Purpose: Loss of p53 function impairs apoptosis induced by DNA-damaging agents used for cancer therapy. Here, we examined the effect of the heat shock protein 90 (HSP90) inhibitor 17-(dimethylaminoethylamino)-17-demethoxygeldanamycin (DMAG) on doxorubicin-induced apoptosis in lymphoma. We aimed to establish the optimal schedule for administration of both drugs in combination and the molecular basis for their interaction.
Experimental design: Isogenic lymphoblastoid and nonisogenic lymphoma cell lines differing in p53 status were exposed to each drug or combination. Drug effects were examined using Annexin V, active caspase-3, cell cycle, and cytotoxicity assays. Synergy was evaluated by median effect/combination index. Protein expression and kinase inhibition provided insight into the molecular mechanisms of drug interaction.
Results: Presence of mutant p53 conferred increased survival to single agents. Nevertheless, DMAG showed synergistic toxicity with doxorubicin independently of p53 status. Synergy required exposure to doxorubicin before DMAG. DMAG-mediated down-regulation of CHK1, a known HSP90 client, forced doxorubicin-treated cells into premature mitosis followed by apoptosis. A CHK1 inhibitor, SB-218078, reproduced the effect of DMAG. Administration of DMAG before doxorubicin resulted in G1-S arrest and protection from apoptosis, leading to additive or antagonistic interactions that were exacerbated by p53 mutation.
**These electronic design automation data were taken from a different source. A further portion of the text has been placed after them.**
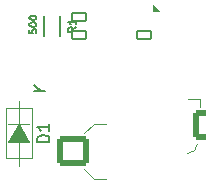
<source format=gbr>
%TF.GenerationSoftware,KiCad,Pcbnew,9.0.6*%
%TF.CreationDate,2025-12-02T18:26:22-08:00*%
%TF.ProjectId,pcb,7063622e-6b69-4636-9164-5f7063625858,rev?*%
%TF.SameCoordinates,Original*%
%TF.FileFunction,Legend,Top*%
%TF.FilePolarity,Positive*%
%FSLAX46Y46*%
G04 Gerber Fmt 4.6, Leading zero omitted, Abs format (unit mm)*
G04 Created by KiCad (PCBNEW 9.0.6) date 2025-12-02 18:26:22*
%MOMM*%
%LPD*%
G01*
G04 APERTURE LIST*
G04 Aperture macros list*
%AMRoundRect*
0 Rectangle with rounded corners*
0 $1 Rounding radius*
0 $2 $3 $4 $5 $6 $7 $8 $9 X,Y pos of 4 corners*
0 Add a 4 corners polygon primitive as box body*
4,1,4,$2,$3,$4,$5,$6,$7,$8,$9,$2,$3,0*
0 Add four circle primitives for the rounded corners*
1,1,$1+$1,$2,$3*
1,1,$1+$1,$4,$5*
1,1,$1+$1,$6,$7*
1,1,$1+$1,$8,$9*
0 Add four rect primitives between the rounded corners*
20,1,$1+$1,$2,$3,$4,$5,0*
20,1,$1+$1,$4,$5,$6,$7,0*
20,1,$1+$1,$6,$7,$8,$9,0*
20,1,$1+$1,$8,$9,$2,$3,0*%
%AMFreePoly0*
4,1,18,-0.410000,0.265000,0.000000,0.675000,0.328000,0.675000,0.359380,0.668758,0.385983,0.650983,0.403758,0.624380,0.410000,0.593000,0.410000,-0.593000,0.403758,-0.624380,0.385983,-0.650983,0.359380,-0.668758,0.328000,-0.675000,-0.328000,-0.675000,-0.359380,-0.668758,-0.385983,-0.650983,-0.403758,-0.624380,-0.410000,-0.593000,-0.410000,0.265000,-0.410000,0.265000,$1*%
G04 Aperture macros list end*
%ADD10C,0.150000*%
%ADD11C,0.120000*%
%ADD12C,0.100000*%
%ADD13R,1.000000X1.000000*%
%ADD14RoundRect,0.082000X-0.593000X0.328000X-0.593000X-0.328000X0.593000X-0.328000X0.593000X0.328000X0*%
%ADD15FreePoly0,270.000000*%
%ADD16R,1.600000X1.600000*%
%ADD17O,1.600000X1.600000*%
%ADD18C,1.700000*%
%ADD19C,3.400000*%
%ADD20C,3.300000*%
%ADD21RoundRect,0.260000X-1.065000X-1.040000X1.065000X-1.040000X1.065000X1.040000X-1.065000X1.040000X0*%
%ADD22O,1.727200X2.032000*%
G04 APERTURE END LIST*
D10*
X37475702Y-59734633D02*
X37166178Y-59951300D01*
X37475702Y-60106062D02*
X36825702Y-60106062D01*
X36825702Y-60106062D02*
X36825702Y-59858443D01*
X36825702Y-59858443D02*
X36856654Y-59796538D01*
X36856654Y-59796538D02*
X36887607Y-59765585D01*
X36887607Y-59765585D02*
X36949511Y-59734633D01*
X36949511Y-59734633D02*
X37042369Y-59734633D01*
X37042369Y-59734633D02*
X37104273Y-59765585D01*
X37104273Y-59765585D02*
X37135226Y-59796538D01*
X37135226Y-59796538D02*
X37166178Y-59858443D01*
X37166178Y-59858443D02*
X37166178Y-60106062D01*
X37475702Y-59115585D02*
X37475702Y-59487014D01*
X37475702Y-59301300D02*
X36825702Y-59301300D01*
X36825702Y-59301300D02*
X36918559Y-59363204D01*
X36918559Y-59363204D02*
X36980464Y-59425109D01*
X36980464Y-59425109D02*
X37011416Y-59487014D01*
X33502571Y-59924871D02*
X33502571Y-60210585D01*
X33502571Y-60210585D02*
X33788285Y-60239157D01*
X33788285Y-60239157D02*
X33759714Y-60210585D01*
X33759714Y-60210585D02*
X33731142Y-60153443D01*
X33731142Y-60153443D02*
X33731142Y-60010585D01*
X33731142Y-60010585D02*
X33759714Y-59953443D01*
X33759714Y-59953443D02*
X33788285Y-59924871D01*
X33788285Y-59924871D02*
X33845428Y-59896300D01*
X33845428Y-59896300D02*
X33988285Y-59896300D01*
X33988285Y-59896300D02*
X34045428Y-59924871D01*
X34045428Y-59924871D02*
X34074000Y-59953443D01*
X34074000Y-59953443D02*
X34102571Y-60010585D01*
X34102571Y-60010585D02*
X34102571Y-60153443D01*
X34102571Y-60153443D02*
X34074000Y-60210585D01*
X34074000Y-60210585D02*
X34045428Y-60239157D01*
X33502571Y-59524871D02*
X33502571Y-59467728D01*
X33502571Y-59467728D02*
X33531142Y-59410585D01*
X33531142Y-59410585D02*
X33559714Y-59382014D01*
X33559714Y-59382014D02*
X33616857Y-59353442D01*
X33616857Y-59353442D02*
X33731142Y-59324871D01*
X33731142Y-59324871D02*
X33874000Y-59324871D01*
X33874000Y-59324871D02*
X33988285Y-59353442D01*
X33988285Y-59353442D02*
X34045428Y-59382014D01*
X34045428Y-59382014D02*
X34074000Y-59410585D01*
X34074000Y-59410585D02*
X34102571Y-59467728D01*
X34102571Y-59467728D02*
X34102571Y-59524871D01*
X34102571Y-59524871D02*
X34074000Y-59582014D01*
X34074000Y-59582014D02*
X34045428Y-59610585D01*
X34045428Y-59610585D02*
X33988285Y-59639156D01*
X33988285Y-59639156D02*
X33874000Y-59667728D01*
X33874000Y-59667728D02*
X33731142Y-59667728D01*
X33731142Y-59667728D02*
X33616857Y-59639156D01*
X33616857Y-59639156D02*
X33559714Y-59610585D01*
X33559714Y-59610585D02*
X33531142Y-59582014D01*
X33531142Y-59582014D02*
X33502571Y-59524871D01*
X33502571Y-58953442D02*
X33502571Y-58896299D01*
X33502571Y-58896299D02*
X33531142Y-58839156D01*
X33531142Y-58839156D02*
X33559714Y-58810585D01*
X33559714Y-58810585D02*
X33616857Y-58782013D01*
X33616857Y-58782013D02*
X33731142Y-58753442D01*
X33731142Y-58753442D02*
X33874000Y-58753442D01*
X33874000Y-58753442D02*
X33988285Y-58782013D01*
X33988285Y-58782013D02*
X34045428Y-58810585D01*
X34045428Y-58810585D02*
X34074000Y-58839156D01*
X34074000Y-58839156D02*
X34102571Y-58896299D01*
X34102571Y-58896299D02*
X34102571Y-58953442D01*
X34102571Y-58953442D02*
X34074000Y-59010585D01*
X34074000Y-59010585D02*
X34045428Y-59039156D01*
X34045428Y-59039156D02*
X33988285Y-59067727D01*
X33988285Y-59067727D02*
X33874000Y-59096299D01*
X33874000Y-59096299D02*
X33731142Y-59096299D01*
X33731142Y-59096299D02*
X33616857Y-59067727D01*
X33616857Y-59067727D02*
X33559714Y-59039156D01*
X33559714Y-59039156D02*
X33531142Y-59010585D01*
X33531142Y-59010585D02*
X33502571Y-58953442D01*
X35200719Y-69443694D02*
X34200719Y-69443694D01*
X34200719Y-69443694D02*
X34200719Y-69205599D01*
X34200719Y-69205599D02*
X34248338Y-69062742D01*
X34248338Y-69062742D02*
X34343576Y-68967504D01*
X34343576Y-68967504D02*
X34438814Y-68919885D01*
X34438814Y-68919885D02*
X34629290Y-68872266D01*
X34629290Y-68872266D02*
X34772147Y-68872266D01*
X34772147Y-68872266D02*
X34962623Y-68919885D01*
X34962623Y-68919885D02*
X35057861Y-68967504D01*
X35057861Y-68967504D02*
X35153100Y-69062742D01*
X35153100Y-69062742D02*
X35200719Y-69205599D01*
X35200719Y-69205599D02*
X35200719Y-69443694D01*
X35200719Y-67919885D02*
X35200719Y-68491313D01*
X35200719Y-68205599D02*
X34200719Y-68205599D01*
X34200719Y-68205599D02*
X34343576Y-68300837D01*
X34343576Y-68300837D02*
X34438814Y-68396075D01*
X34438814Y-68396075D02*
X34486433Y-68491313D01*
X34880719Y-65157504D02*
X33880719Y-65157504D01*
X34880719Y-64586076D02*
X34309290Y-65014647D01*
X33880719Y-64586076D02*
X34452147Y-65157504D01*
%TO.C,R1*%
X34742800Y-60436300D02*
X34742800Y-58736300D01*
X36142800Y-58736300D02*
X36142800Y-60436300D01*
D11*
%TO.C,LED1*%
X44461300Y-58343700D02*
X43981300Y-58343700D01*
X43981300Y-57863700D01*
X44461300Y-58343700D01*
G36*
X44461300Y-58343700D02*
G01*
X43981300Y-58343700D01*
X43981300Y-57863700D01*
X44461300Y-58343700D01*
G37*
%TO.C,D1*%
X32625900Y-65935600D02*
X32625900Y-66585600D01*
X32625900Y-66546600D02*
X32625900Y-67943600D01*
X32625900Y-71475600D02*
X32625900Y-70825600D01*
X31505900Y-70825600D02*
X33745900Y-70825600D01*
X32625900Y-70825600D02*
X32625900Y-69531100D01*
X33514900Y-67943600D02*
X31736900Y-67943600D01*
X33745900Y-70825600D02*
X33745900Y-66585600D01*
X33745900Y-66585600D02*
X31505900Y-66585600D01*
X31505900Y-66585600D02*
X31505900Y-70825600D01*
D12*
X33514900Y-69467600D02*
X31736900Y-69467600D01*
X32625900Y-67943600D01*
X33514900Y-69467600D01*
G36*
X33514900Y-69467600D02*
G01*
X31736900Y-69467600D01*
X32625900Y-67943600D01*
X33514900Y-69467600D01*
G37*
D11*
%TO.C,CH1*%
X38181300Y-71768700D02*
X38981300Y-72568700D01*
X38981300Y-67918700D02*
X38181300Y-68718700D01*
X38981300Y-67918700D02*
X39981300Y-67918700D01*
X38981300Y-72568700D02*
X39981300Y-72568700D01*
X47985300Y-65768700D02*
X46985300Y-65768700D01*
X47985300Y-65768700D02*
X47985300Y-66468700D01*
X47731300Y-69618700D02*
G75*
G02*
X46931300Y-70418700I-800000J0D01*
G01*
%TD*%
%LPC*%
D13*
%TO.C,R1*%
X35442800Y-58736300D03*
X35442800Y-60436300D03*
%TD*%
D14*
%TO.C,LED1*%
X37756300Y-60343700D03*
X37756300Y-58843700D03*
X43206300Y-60343700D03*
D15*
X43206300Y-58843700D03*
%TD*%
D16*
%TO.C,D1*%
X32625900Y-64895600D03*
D17*
X32625900Y-72515600D03*
%TD*%
D18*
%TO.C,CH1*%
X34981300Y-64293700D03*
D19*
X40481300Y-64293700D03*
D18*
X45981300Y-64293700D03*
D20*
X45481300Y-68043700D03*
D21*
X48726300Y-68043700D03*
X37236300Y-70243700D03*
D20*
X40481300Y-70243700D03*
%TD*%
D22*
%TO.C,J1*%
X45561300Y-56461400D03*
X43021300Y-56461400D03*
X40481300Y-56461400D03*
X37941300Y-56461400D03*
X35401300Y-56461400D03*
%TD*%
%LPD*%
M02*

</source>
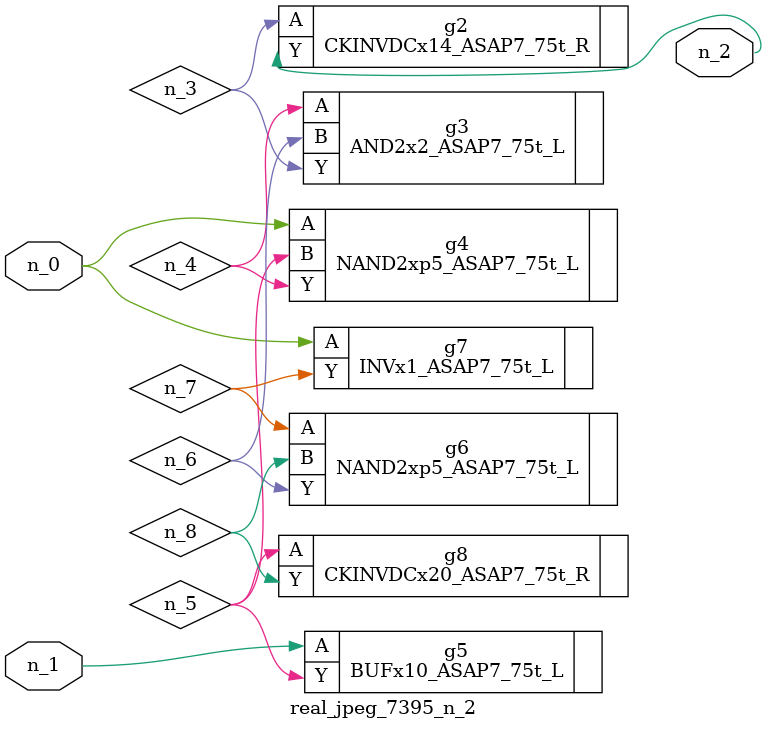
<source format=v>
module real_jpeg_7395_n_2 (n_1, n_0, n_2);

input n_1;
input n_0;

output n_2;

wire n_5;
wire n_4;
wire n_8;
wire n_6;
wire n_7;
wire n_3;

NAND2xp5_ASAP7_75t_L g4 ( 
.A(n_0),
.B(n_5),
.Y(n_4)
);

INVx1_ASAP7_75t_L g7 ( 
.A(n_0),
.Y(n_7)
);

BUFx10_ASAP7_75t_L g5 ( 
.A(n_1),
.Y(n_5)
);

CKINVDCx14_ASAP7_75t_R g2 ( 
.A(n_3),
.Y(n_2)
);

AND2x2_ASAP7_75t_L g3 ( 
.A(n_4),
.B(n_6),
.Y(n_3)
);

CKINVDCx20_ASAP7_75t_R g8 ( 
.A(n_5),
.Y(n_8)
);

NAND2xp5_ASAP7_75t_L g6 ( 
.A(n_7),
.B(n_8),
.Y(n_6)
);


endmodule
</source>
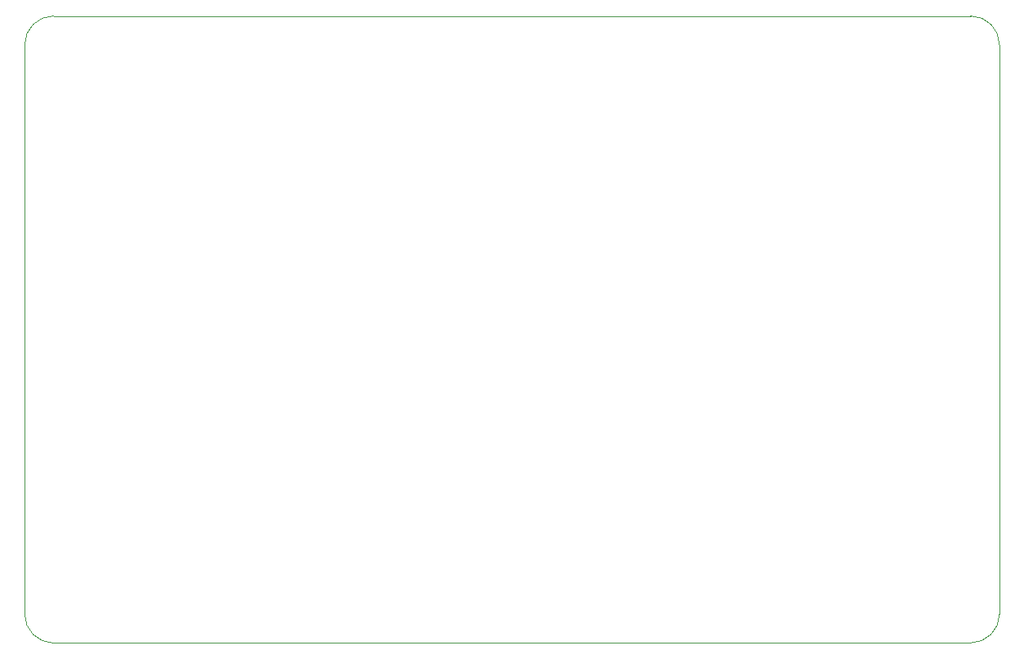
<source format=gbr>
%TF.GenerationSoftware,KiCad,Pcbnew,8.0.5*%
%TF.CreationDate,2025-05-11T20:57:56-04:00*%
%TF.ProjectId,Var_Volt_Conv,5661725f-566f-46c7-945f-436f6e762e6b,rev?*%
%TF.SameCoordinates,Original*%
%TF.FileFunction,Profile,NP*%
%FSLAX46Y46*%
G04 Gerber Fmt 4.6, Leading zero omitted, Abs format (unit mm)*
G04 Created by KiCad (PCBNEW 8.0.5) date 2025-05-11 20:57:56*
%MOMM*%
%LPD*%
G01*
G04 APERTURE LIST*
%TA.AperFunction,Profile*%
%ADD10C,0.050000*%
%TD*%
G04 APERTURE END LIST*
D10*
X98987500Y-70090000D02*
G75*
G02*
X101987500Y-67090000I3000000J0D01*
G01*
X199987500Y-129090000D02*
G75*
G02*
X196987500Y-132090000I-3000000J0D01*
G01*
X196987500Y-132090000D02*
X101987351Y-132111244D01*
X101987351Y-132111244D02*
G75*
G02*
X98987480Y-129090000I21449J3021244D01*
G01*
X196987500Y-67090000D02*
G75*
G02*
X199987500Y-70090000I0J-3000000D01*
G01*
X98987500Y-129090000D02*
X98987500Y-70090000D01*
X101987500Y-67090000D02*
X196987500Y-67090000D01*
X199987500Y-70090000D02*
X199987500Y-129090000D01*
M02*

</source>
Conclusions: Administration of DMAG to doxorubicin-primed cells induced premature mitosis and had a synergistic effect on apoptosis regardless of p53 status. These observations provide a rationale for prospective clinical trials and stress the need to consider schedule of exposure as a critical determinant of the overall response when DMAG is combined with chemotherapeutic agents for the treatment of patients with relapsed/refractory disease.